Complexity of Life

Critical steps in forming the complexity of modern life

Diagram from Farnsworth et al. 2012; Creatures drawn by John Nelson.

Similar diagrams to the one above, are sometimes used to illustrate major developments in evolution, but the intention here is rather different. The diagram catalogues major steps in emergence: the information-dependent property of complex systems that creates new layers of organisation.

This diagram above is used to explain a sequence of steps needed to build up the complexity of life on earth as we find it today. It is important to realise, though, that the kind of life produced at each stage does not replace the previous stage, but coexists with it (and there are typically far fewer individuals of larger size with each higher level of complexity). Proto-cells are the only exception to this: it seems they have been thoroughly out-competed by the far more efficient true-cells that are the basis of life as we know it. The way true cells (autopoietic enclosed complexes of spatially and temporally ordered biochemical interactions) work more efficiently than any proto-cell is still not well known, but it is the essence of life as we define it and it is the reason we are all here.

As well as their internal organisational structure, some of the attributes of ecological networks have existed as long as these true cells. Certainly competition for finite resources among individuals has been a feature of (and a fundamental driving force behind) the development of organisms. Specialisation of functions also originates from the earliest proto-life stage. This enabled the ecological phenomenon of specialist classes of organisms acting collectively as a chemical processing chain, in which the products of one cell-type become the resources for another: enacting a kind of symbiosis. This phenomenon is still today very much a part of microbial community organisation (for example the human gut fauna is interconnected by multiple processing chains that break down different molecule types, with each organism class contributing a different set of functional capacities). Processing chains are likely to have been an important pre-cursor to the forming of colonies and eventual development of multi-cellular organisms.

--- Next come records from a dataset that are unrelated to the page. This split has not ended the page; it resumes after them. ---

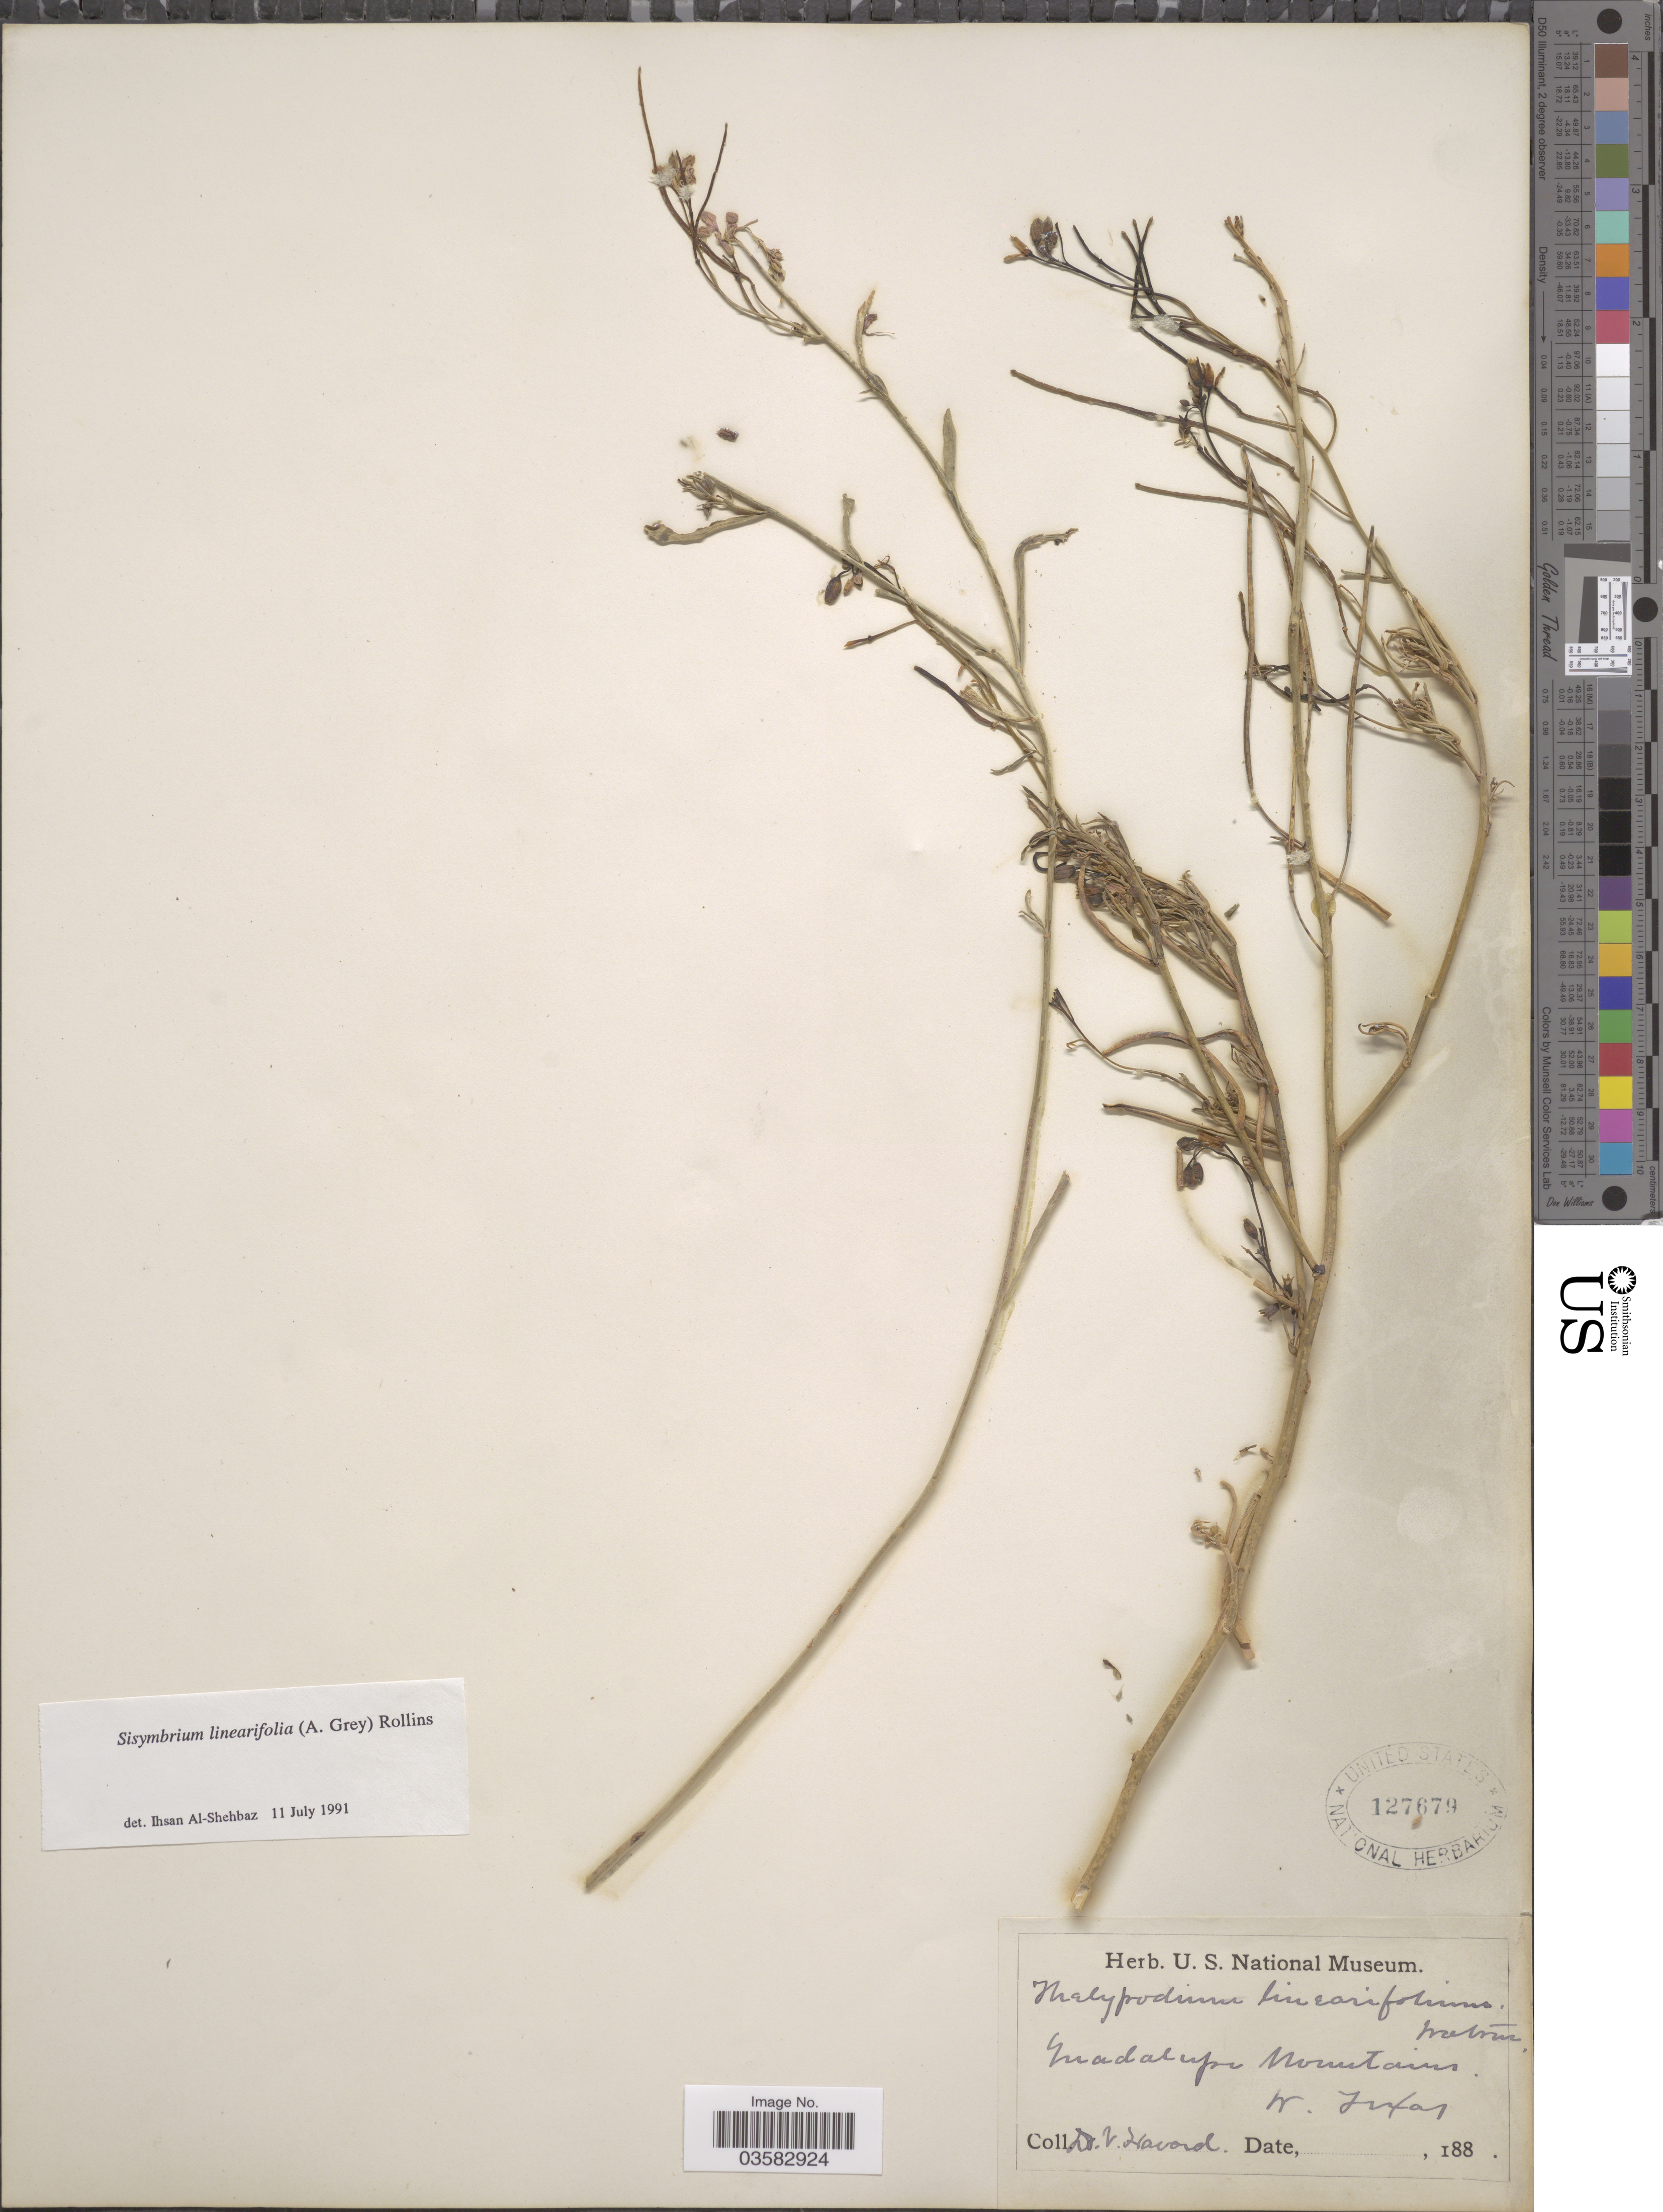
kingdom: Plantae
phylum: Tracheophyta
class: Magnoliopsida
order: Brassicales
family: Brassicaceae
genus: Sisymbrium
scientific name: Sisymbrium linearifolium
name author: (A. Gray) Payson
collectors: V. Havard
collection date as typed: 188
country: United States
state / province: Texas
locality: Guadalupe Mountains. W. Texas.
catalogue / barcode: US 127679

The point at which colonies or networks of processing chains first coalesced into unified organisms is still not clear and it has never been reproduced in an experiment. All we have had to go on is the, difficult to interpret, fossil record and mathematical models. These models represent hypotheses about how the fitness (lifetime reproductive success) changes as independent co-operators first become obligatory partners and then give up their independence to the collective, becoming part of a multicellular organism with its own autonomy. The models reveal that the main impediment to that coalescence is the advantage that can be gained from ‘cheating’ within a co-operative network. Soon we may have genetic interpretations that show when, and in what organisms, the genes enabling multicellularity to emerge were first expressed. From the mathematical modelling, it seems that genes which suppress individual fitness optimisation, preventing cheating, are a good candidate for the search. These genes are the very ones that fail when we (and any other multicellular organism) gets cancer. Indeed there is a close link between the fundamental causes of cancer and the evolution of multicellulaity - it gives an urgently practical motive for studying this topic.

The formation of Eukaryotic cells represents a very special case of the coalescence process, as bacteria either invaded or were absorbed into the body of a single cell to become obligatory symbiotes. Mitochondria and chloroplasts are the best known examples of it. This process is called endosymbiosis and is an idea first proposed by Lynn Margulis: it was very controversial to begin with, but now widely accepted. The result has been the development of eukariotic cells: the ones from which all plants, fungi and animals are made.

Eukariotic cells tend to be much larger than their prokaryotic (bacteria and archea) cousins and some of them turned to a new method for obtaining their energy and material resources: they became predators. This heterotrophy (as opposed to the homotrophy of cells that make their own resources) is a rather specialised form of parasitism, in which the host is completely consumed in a relatively short period, dismantled within the body of the predator and used as raw materials and energy for its autopoiesis. The predator-prey relation was added to competition and symbiosis, along with more general parasitism, to make up the 'big four' ecological interaction types. Ecological communities are networks of these interactions among organisms of every kind. The extent to which ecological communities are organised (in the sense of emergent systems) is still quite unclear. Finding the answer to that is one of the research fronts in which we are involved.